Сэнди зажмурился и с маху воткнулся лбом в носок крыла. Капитан опустил голову. Говорить было не о чем и нечего.
И вдруг Остров подпрыгнул под ногами! Дробно ахнула и загрохотала каменная осыпь за спинами, вздыбив клубящуюся тучу мощной пыли; орудийным залпом где-то обвалилась скала; над задрожавшим, словно в землетрясении, пляжем взметнулось удушающее облако пыли и песка — и в тот же миг русские аж присели от рухнувшего сверху рева и грома.
Вырвавшись из лопнувшей над водой зеленоватой слепящей вспышки, затмившей сияние расплавленных небес, над Островом с адским железным ревом пронеслась вихрем пятерка непривычно брюхастых, головастых, широкофюзеляжных, с обрубленными широкими короткими крыльями самолетов с богато застекленными просторными кабинами — и мгновенно сгинула, исчезла в знойном мареве; рация в миг пролета взорвалась безумным воем и визгом, уши заложило, штурмовик трясло в резонанс грохоту и гулу валящихся по склонам скал камней, виски заломило уже знакомой дикой болью до обморока; рев моментально исчез с исчезновением машин, и тут же рация под такой же размеренный, как и всегда, рокот волн быстро и четко сказала:
— Порт-Эверглейдс, вас слышу, здесь Тейлор! Мы только что пролетели над небольшим островком! Никакой другой суши в пределах видимости нет!

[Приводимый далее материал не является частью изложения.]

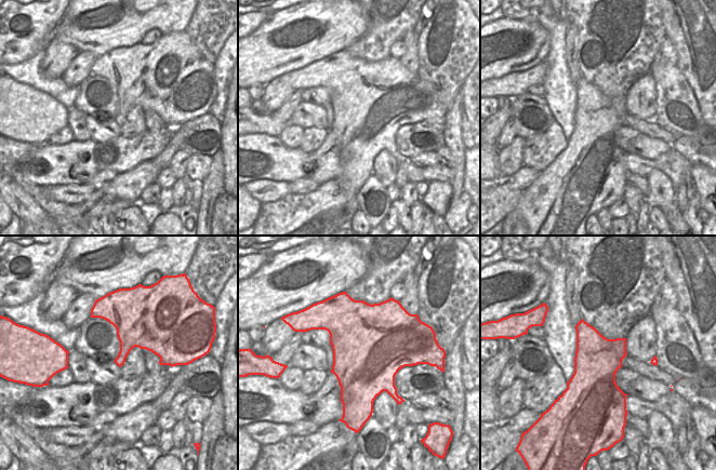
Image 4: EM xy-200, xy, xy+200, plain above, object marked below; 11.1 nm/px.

Капитан пригнулся, широко расставив ноги, и тер тыльной стороной ладоней слезящиеся глаза. Все было ясно. Не надо было быть летчиком, чтобы понять: группа безнадежно заблудилась над океаном. Но… Но не было ответа на другой, куда более важный, вопрос: каким океаном?
Каким? Где? И в каком… Ну, смелее: в каком мире? — с замиранием сердца спросил себя — осмелился спросить — старшина. Он же просто человек — человек как бы там ни было! И боялся ответа, хотя ответ уже знал. Теперь, когда все догадки приобрели такую четкую страшно-неопровержимую реальность, — знал. Что?!
Да, рация вновь заработала! Они все живы — живы!
— Когда у кого-нибудь из вас останется десять галлонов топлива, мы все вместе, повторяю, только все вместе садимся на воду. Каждый это понял?
Сэнди, боясь верить, с невыносимо-истовой надеждой заметался глазами по лицам русских; со лба его шелушилась отслоившаяся с крыла «ила» сухая крошка-чешуя старой камуфляжной краски. А рация работала! Они все еще были живы; они все еще боролись — хотя, кажется, уже поняли, что оказались за пределом, что шагнули туда, откуда нет возврата…
— … не кончится горючее. Ближе к берегу у нас больше шансов…
Пауза. Неясное встревоженное бормотание. Чей-то изумленный возглас:
— Что это? Что это там такое — слева?!
— Мы можем зарыться в любую минуту!
— Тейлор — Пауэрсу. Вы слышите меня?
Вот теперь наступила развязка: неведомый им Тейлор что-то увидел, что-то невероятно важное, он пытается, он надеется дозваться, докричаться до своих; ах, если бы он знал…
— Вы слышите меня?! Тут, слева…
Треск, свист — проклятые помехи! Нет, вот он вновь прорвался:
— … не думаете ли вы, что… Если б нам увидеть свет!
Все. Связь оборвалась — на сей раз навсегда. Они ушли.
Тихо-то как… Невероятно, невозможно, ненавистно и привычно тихо.